Where one-third of millennials get the money for a down payment
It’s no secret that the housing market is competitive, especially in big metropolitan areas. Winning a bidding war for the home you want can mean making a bid above the asking price, too.
Where do young, millennial homeowners find the money for a down payment? According to a recent Bank of the West survey of more than 600 adults ages 21-34, one-third of homeowners either withdrew from or took a loan against their retirement savings. The study also found that one in five millennials plan to do the same when they buy their first home.
Borrowing or withdrawing money from your IRA or 401(k) is allowed, but it’s not the wisest choice because the reduction in retirement savings isn’t the easiest thing to make up.
Here are the rules. According to federal law, a first-time homebuyer can take up to $10,000 out of a Roth IRA without penalty, if he or she is under 59 and a half years old and has had the account for at least five years. There are no additional fees, because the owner of the account has already paid taxes on the funds.
A first-time buyer who has had a Roth IRA for less than five years can still take up to $10,000 out of the account, but has to pay income taxes on the withdrawal.

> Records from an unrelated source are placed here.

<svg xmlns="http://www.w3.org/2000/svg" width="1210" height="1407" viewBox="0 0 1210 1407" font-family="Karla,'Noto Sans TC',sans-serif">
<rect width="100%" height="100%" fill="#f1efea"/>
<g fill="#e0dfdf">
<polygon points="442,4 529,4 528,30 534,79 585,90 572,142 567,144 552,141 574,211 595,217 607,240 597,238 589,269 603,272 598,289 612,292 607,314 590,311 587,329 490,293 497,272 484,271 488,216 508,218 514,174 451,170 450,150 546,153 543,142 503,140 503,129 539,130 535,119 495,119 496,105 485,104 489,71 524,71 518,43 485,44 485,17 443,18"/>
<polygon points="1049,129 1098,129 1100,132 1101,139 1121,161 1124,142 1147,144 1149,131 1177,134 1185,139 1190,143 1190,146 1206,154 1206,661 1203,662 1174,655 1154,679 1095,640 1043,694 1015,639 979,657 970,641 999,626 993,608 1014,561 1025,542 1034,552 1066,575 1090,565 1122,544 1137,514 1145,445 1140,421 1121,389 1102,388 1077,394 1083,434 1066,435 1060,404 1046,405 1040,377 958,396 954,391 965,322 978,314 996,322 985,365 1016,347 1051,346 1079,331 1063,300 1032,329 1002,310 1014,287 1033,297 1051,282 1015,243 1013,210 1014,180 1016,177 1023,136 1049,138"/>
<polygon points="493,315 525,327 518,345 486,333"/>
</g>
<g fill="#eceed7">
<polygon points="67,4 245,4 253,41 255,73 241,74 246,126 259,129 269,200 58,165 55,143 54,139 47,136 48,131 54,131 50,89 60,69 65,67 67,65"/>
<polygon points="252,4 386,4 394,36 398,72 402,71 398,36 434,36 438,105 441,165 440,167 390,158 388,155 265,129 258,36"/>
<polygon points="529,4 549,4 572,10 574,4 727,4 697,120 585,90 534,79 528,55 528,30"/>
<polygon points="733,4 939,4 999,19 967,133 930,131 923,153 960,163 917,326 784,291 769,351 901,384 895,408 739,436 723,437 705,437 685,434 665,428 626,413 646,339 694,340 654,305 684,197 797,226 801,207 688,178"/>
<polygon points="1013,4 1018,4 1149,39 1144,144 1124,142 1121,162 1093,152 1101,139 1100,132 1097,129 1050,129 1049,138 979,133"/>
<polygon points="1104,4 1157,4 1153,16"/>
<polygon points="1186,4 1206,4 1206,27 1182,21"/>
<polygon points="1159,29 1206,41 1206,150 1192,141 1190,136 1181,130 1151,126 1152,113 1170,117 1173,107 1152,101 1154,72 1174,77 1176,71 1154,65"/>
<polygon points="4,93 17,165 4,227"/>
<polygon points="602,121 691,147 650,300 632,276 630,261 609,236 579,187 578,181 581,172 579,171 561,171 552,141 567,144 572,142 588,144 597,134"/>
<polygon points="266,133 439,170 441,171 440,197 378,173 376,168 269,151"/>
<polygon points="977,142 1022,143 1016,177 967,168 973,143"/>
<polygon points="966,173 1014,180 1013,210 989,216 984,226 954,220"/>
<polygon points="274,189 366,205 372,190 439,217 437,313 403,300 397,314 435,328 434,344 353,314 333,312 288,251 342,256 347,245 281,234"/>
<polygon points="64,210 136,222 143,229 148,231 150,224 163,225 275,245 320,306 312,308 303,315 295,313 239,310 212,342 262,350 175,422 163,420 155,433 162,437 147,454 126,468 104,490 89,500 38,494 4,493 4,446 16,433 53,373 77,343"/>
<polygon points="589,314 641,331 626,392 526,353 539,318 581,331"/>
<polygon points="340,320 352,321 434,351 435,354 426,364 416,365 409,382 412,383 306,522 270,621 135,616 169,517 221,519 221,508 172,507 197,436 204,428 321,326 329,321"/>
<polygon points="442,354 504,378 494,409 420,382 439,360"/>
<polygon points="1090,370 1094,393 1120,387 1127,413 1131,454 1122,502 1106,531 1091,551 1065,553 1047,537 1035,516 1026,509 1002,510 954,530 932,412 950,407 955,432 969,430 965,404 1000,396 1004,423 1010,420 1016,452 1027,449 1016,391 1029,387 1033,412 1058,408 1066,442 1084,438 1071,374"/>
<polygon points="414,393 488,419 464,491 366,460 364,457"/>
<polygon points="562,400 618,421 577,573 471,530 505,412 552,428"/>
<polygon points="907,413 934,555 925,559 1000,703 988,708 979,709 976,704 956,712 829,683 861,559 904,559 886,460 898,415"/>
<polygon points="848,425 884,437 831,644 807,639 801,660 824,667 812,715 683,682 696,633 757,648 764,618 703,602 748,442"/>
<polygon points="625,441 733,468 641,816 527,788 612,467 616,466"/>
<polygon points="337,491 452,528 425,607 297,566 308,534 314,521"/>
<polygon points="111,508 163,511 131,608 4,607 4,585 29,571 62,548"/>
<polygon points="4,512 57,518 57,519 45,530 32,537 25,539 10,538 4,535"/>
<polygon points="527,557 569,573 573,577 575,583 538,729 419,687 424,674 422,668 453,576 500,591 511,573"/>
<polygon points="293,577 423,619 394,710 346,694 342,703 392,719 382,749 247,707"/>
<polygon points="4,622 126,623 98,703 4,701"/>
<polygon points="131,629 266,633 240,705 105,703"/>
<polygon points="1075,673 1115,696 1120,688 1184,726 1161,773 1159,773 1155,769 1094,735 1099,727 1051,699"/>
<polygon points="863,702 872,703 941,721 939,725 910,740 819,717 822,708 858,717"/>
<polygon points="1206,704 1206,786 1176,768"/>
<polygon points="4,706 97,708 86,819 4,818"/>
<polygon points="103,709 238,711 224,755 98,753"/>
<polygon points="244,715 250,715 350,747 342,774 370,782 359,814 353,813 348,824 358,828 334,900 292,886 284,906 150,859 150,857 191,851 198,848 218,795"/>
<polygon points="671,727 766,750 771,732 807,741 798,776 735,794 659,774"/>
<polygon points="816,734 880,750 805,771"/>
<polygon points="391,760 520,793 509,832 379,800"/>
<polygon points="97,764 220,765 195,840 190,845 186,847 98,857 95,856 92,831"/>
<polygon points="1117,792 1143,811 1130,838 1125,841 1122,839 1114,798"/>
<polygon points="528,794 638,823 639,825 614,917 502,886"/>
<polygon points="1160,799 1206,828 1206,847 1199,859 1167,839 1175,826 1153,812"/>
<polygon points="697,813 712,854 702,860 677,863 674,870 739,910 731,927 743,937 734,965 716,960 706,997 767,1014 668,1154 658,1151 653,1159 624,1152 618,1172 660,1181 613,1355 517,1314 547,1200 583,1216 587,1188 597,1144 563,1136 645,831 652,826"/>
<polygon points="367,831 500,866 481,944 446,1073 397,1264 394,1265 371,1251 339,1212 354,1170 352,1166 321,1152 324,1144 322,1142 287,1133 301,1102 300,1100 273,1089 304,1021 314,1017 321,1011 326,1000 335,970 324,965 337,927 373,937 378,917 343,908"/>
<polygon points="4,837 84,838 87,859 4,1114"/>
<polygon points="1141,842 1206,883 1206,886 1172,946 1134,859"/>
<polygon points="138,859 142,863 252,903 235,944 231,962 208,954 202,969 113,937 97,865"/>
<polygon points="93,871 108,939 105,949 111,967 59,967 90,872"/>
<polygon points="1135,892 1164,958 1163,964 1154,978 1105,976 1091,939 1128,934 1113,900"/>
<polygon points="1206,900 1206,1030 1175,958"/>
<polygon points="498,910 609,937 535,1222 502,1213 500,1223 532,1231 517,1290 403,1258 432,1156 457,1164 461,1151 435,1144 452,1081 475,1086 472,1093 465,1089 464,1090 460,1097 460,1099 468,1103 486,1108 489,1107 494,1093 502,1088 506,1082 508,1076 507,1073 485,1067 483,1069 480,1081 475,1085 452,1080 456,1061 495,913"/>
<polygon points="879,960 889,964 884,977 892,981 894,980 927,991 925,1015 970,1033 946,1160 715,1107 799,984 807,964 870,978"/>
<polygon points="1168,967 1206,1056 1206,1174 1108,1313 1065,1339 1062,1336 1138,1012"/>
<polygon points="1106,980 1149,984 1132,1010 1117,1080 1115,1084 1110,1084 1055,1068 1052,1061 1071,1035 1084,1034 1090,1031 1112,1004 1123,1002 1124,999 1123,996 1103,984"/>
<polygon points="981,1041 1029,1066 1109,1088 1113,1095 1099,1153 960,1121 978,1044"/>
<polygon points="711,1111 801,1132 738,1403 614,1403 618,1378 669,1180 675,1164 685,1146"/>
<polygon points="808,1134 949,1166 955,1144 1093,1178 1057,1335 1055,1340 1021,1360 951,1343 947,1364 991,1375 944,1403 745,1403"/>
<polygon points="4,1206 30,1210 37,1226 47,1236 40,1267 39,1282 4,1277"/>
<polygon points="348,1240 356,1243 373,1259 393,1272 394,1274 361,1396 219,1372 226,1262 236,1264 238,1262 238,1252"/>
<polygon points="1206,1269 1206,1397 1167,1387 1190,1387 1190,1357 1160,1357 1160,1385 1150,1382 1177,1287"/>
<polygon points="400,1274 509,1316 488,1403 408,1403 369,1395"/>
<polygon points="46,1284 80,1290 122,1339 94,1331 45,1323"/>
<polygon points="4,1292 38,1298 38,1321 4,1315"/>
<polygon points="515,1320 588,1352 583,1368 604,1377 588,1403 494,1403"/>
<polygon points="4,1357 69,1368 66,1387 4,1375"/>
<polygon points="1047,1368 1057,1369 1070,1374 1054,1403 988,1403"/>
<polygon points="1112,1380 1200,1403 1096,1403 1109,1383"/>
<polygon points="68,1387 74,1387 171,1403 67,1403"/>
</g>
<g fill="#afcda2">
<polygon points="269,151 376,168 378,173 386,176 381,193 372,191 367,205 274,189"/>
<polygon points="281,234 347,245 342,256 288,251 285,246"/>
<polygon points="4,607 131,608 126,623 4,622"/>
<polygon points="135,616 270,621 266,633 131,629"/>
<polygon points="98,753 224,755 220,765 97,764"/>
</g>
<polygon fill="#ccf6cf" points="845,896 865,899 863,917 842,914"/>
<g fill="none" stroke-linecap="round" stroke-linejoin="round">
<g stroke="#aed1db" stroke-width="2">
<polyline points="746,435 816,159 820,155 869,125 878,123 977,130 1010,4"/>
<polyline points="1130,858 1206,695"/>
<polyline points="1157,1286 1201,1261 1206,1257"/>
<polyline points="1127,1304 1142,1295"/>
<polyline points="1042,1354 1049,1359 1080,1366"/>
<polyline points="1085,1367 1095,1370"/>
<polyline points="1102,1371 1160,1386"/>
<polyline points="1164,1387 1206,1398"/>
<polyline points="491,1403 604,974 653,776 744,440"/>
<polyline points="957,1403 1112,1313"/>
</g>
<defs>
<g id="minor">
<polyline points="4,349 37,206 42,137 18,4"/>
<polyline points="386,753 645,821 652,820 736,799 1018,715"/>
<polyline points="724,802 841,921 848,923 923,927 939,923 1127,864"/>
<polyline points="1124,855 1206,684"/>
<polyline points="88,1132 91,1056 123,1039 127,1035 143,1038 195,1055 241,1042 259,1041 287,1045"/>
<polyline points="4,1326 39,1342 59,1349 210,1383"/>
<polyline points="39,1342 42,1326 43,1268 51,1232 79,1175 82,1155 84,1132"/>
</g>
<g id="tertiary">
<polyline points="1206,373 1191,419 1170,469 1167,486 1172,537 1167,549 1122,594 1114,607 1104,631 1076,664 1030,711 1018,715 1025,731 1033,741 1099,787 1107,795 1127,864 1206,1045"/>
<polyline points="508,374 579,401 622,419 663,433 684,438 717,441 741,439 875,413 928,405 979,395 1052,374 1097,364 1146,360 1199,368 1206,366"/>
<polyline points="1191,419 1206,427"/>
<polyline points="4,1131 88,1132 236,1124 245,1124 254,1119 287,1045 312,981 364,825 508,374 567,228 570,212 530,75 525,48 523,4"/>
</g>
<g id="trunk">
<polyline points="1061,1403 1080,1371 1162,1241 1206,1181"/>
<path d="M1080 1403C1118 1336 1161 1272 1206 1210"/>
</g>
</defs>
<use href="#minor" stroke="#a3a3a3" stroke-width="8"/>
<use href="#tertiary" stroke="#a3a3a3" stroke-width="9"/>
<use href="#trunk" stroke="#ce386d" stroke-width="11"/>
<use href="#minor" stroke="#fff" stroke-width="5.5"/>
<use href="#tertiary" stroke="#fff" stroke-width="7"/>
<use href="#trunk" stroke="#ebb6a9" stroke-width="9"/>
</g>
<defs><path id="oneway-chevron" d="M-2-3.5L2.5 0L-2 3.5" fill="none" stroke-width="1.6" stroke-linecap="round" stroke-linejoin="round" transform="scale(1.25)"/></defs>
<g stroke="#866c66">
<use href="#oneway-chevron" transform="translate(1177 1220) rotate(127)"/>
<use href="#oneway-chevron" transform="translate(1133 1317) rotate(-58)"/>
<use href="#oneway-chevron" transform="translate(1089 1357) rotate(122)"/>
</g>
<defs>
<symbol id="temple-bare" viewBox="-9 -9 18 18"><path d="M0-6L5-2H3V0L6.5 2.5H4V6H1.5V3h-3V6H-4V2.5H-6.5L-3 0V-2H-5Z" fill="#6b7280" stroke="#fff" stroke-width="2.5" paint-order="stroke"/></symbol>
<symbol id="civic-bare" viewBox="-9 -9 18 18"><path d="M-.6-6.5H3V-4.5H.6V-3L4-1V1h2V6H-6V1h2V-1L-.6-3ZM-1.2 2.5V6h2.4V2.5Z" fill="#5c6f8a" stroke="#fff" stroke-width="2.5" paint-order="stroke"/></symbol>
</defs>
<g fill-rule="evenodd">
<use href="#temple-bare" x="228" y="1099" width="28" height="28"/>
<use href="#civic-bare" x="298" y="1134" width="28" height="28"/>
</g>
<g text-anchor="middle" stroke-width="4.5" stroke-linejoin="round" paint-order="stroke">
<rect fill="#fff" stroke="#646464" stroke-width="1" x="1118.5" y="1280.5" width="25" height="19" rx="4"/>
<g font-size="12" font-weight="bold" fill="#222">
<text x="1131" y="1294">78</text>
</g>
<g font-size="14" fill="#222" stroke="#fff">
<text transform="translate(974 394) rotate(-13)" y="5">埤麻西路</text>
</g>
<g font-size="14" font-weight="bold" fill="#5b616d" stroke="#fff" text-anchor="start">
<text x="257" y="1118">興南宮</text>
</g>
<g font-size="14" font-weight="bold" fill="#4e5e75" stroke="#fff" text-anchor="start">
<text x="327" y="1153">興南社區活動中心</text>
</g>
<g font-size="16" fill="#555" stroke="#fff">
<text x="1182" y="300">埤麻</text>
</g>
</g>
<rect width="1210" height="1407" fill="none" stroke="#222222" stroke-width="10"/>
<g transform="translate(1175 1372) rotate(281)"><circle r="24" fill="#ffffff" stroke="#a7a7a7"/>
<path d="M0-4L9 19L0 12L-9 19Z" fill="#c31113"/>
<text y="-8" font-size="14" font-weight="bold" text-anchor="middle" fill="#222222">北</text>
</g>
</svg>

With a 401(k), it’s advisable to borrow from the account, instead of withdrawing from it. You can take out up to 50 percent of the total amount in your account or $50,000, whichever is less. A loan means you don’t have to pay income taxes on the money and there is no withdrawal penalty, unless you don’t pay back the loan on time.
The issue here is that you likely have to keep your job to maintain the terms of the loan. If you leave your company, you generally have to pay the loan back within 60 days.
It’s important to think carefully before you dip into your retirement savings to buy a house and end up in over your head.